Tuesday, January 17, 2012
The Ivy Gate by A.R. Kahler
Title: The Ivy Gate
Author: A.R. Kahler
Author Website: arkahler.com
Twitter: @ARKahler, @Smashwords
Rating: 3.5/5 stars
Katherine Townsend has been having visions. Nothing serious, just one minute she's in her life, and in the next blink, she's in a sun-filled meadow, and blink, she's back. They happen about once a week and that's that. She's been having them since her dad died two years ago and she won't tell anyone about them because she's pretty sure they'll think it's because of her dad. She lives in a factory town that is slowly dying at a coffee shop that has almost no customers. Her boyfriend left her. She still lives with her mom. Little does she know that she just has a couple of days to save the world. She is the child of two worlds that have been separated from ours through an ancient magic, and unless she can figure out keep the worlds from crashing back together again, everyone and everything she knows will be destroyed.
OK, I really wanted to like this book. I had a hard time deciding how to review The Ivy Gate, only because I did enjoy reading it, I just felt there was a lot of room for growth. Kahler's writing is really beautiful and quite vivid and he has some great imagery, but... Well, too many times he tries to use unique sentence breaks and structures to create a sense of break in Katherine's thinking and time due to the visions that in some cases it became hard to follow what he was trying to convey. Add that to the number of typos in the book and I kept finding myself pulled out of the story.
There is also the basis of the story that I found very confusing. Katherine has a blue eye and a green eye, and this is because once upon a time there were two races on Earth before humans, the blue-eyed Erenfell and the green-eyed Til'Dara. The Til'dara were magical and the Erenfell were more scientific. Each race has a different history and mythology, but basically they were at war with each other and the Erenfell separated the planes of existence to keep the Til'Dara from destroying everything. This is where I became confused; it was never made abundantly clear how many planes of existence were made. I had the initial impression that there were two, but later it was mentioned that there were three, which made more sense with the story. It all seemed very vague. Maybe it was supposed to be, but it felt too vague for me. Or maybe I just missed something in the reading, but needless to say, I found myself more confused than not during my reading.

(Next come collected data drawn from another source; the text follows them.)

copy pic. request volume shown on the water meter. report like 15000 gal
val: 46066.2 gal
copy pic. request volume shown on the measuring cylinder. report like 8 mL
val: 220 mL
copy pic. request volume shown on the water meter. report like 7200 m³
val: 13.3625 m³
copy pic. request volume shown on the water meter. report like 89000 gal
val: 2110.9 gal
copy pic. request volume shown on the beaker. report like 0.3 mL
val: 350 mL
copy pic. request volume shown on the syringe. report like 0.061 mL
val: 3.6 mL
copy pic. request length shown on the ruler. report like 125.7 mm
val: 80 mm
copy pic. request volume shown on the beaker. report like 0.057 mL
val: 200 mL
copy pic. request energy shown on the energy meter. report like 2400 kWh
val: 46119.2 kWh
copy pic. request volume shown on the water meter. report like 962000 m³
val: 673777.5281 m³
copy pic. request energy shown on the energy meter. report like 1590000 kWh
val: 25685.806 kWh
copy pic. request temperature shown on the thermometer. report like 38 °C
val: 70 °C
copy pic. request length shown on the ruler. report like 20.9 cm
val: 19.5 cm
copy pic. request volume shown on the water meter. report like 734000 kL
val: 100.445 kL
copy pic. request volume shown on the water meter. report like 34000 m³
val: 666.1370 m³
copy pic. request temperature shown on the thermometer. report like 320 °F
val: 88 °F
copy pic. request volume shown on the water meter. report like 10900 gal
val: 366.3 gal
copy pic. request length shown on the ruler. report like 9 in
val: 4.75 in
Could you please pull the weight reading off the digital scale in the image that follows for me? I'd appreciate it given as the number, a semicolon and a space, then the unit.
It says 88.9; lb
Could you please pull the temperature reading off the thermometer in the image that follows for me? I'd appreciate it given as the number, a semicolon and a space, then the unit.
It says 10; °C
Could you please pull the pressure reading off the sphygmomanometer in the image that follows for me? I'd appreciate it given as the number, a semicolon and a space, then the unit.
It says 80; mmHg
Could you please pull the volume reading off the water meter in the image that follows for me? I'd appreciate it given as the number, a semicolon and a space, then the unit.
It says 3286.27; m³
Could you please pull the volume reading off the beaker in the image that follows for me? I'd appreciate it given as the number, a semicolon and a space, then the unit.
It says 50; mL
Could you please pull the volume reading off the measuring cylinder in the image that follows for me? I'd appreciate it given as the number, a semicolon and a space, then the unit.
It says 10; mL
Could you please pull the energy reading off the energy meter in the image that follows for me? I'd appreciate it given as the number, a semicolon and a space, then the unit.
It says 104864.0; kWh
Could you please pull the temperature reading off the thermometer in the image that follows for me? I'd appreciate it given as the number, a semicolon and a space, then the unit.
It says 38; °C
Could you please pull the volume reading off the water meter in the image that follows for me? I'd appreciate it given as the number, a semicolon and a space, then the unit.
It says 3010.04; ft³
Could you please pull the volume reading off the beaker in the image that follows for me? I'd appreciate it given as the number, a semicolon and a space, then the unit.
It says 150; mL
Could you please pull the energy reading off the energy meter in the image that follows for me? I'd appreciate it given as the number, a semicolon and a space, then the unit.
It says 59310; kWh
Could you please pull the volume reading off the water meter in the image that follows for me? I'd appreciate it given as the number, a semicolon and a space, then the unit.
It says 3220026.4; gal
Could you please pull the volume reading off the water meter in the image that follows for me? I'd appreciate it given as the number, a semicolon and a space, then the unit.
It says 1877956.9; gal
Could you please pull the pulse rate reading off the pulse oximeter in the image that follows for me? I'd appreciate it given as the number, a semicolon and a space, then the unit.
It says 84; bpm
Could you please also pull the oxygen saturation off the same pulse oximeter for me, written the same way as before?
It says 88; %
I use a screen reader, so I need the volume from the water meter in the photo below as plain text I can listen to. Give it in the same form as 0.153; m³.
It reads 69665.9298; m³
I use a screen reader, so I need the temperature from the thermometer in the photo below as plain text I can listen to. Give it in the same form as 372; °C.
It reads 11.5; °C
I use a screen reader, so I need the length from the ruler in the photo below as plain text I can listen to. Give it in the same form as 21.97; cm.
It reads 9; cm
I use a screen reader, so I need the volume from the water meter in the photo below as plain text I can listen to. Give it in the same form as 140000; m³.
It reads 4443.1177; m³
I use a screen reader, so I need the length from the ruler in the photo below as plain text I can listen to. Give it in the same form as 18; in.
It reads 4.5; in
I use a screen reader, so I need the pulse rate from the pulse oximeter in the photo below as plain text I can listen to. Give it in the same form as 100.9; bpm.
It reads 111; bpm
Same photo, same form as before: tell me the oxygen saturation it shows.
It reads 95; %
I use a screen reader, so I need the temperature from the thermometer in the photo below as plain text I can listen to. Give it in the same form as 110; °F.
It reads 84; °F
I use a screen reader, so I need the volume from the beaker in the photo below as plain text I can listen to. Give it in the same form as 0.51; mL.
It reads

The book is perhaps too short, as well. By the time I was halfway through, I was already hoping that this was book one of two, if not a series, as there seemed far too much going on to wrap up everything before the of the book. Kahler did wrap everything up, and did it in a reasonable manner, but I think the book would benefit greatly if it was longer. It just seemed to me that Katherine, who started out the book with no prior knowledge of the existence of the other races and then found out she had mere days to save the world with no information from either side on how to do it, gained far too much knowledge far too quickly. I know there is a need for the suspension of disbelief in a fantasy novel, even one I would consider urban fantasy, but this just seemed to require too much of a suspension. I would like to see Kahler revisit this story someday, later in his writing career, and expand on this idea. It's a great idea, don't get me wrong, but I think it would be even better if he took time to nurture it and let it grow a little, along with his writing technique. I'll definitely be looking for more from Kahler in the future.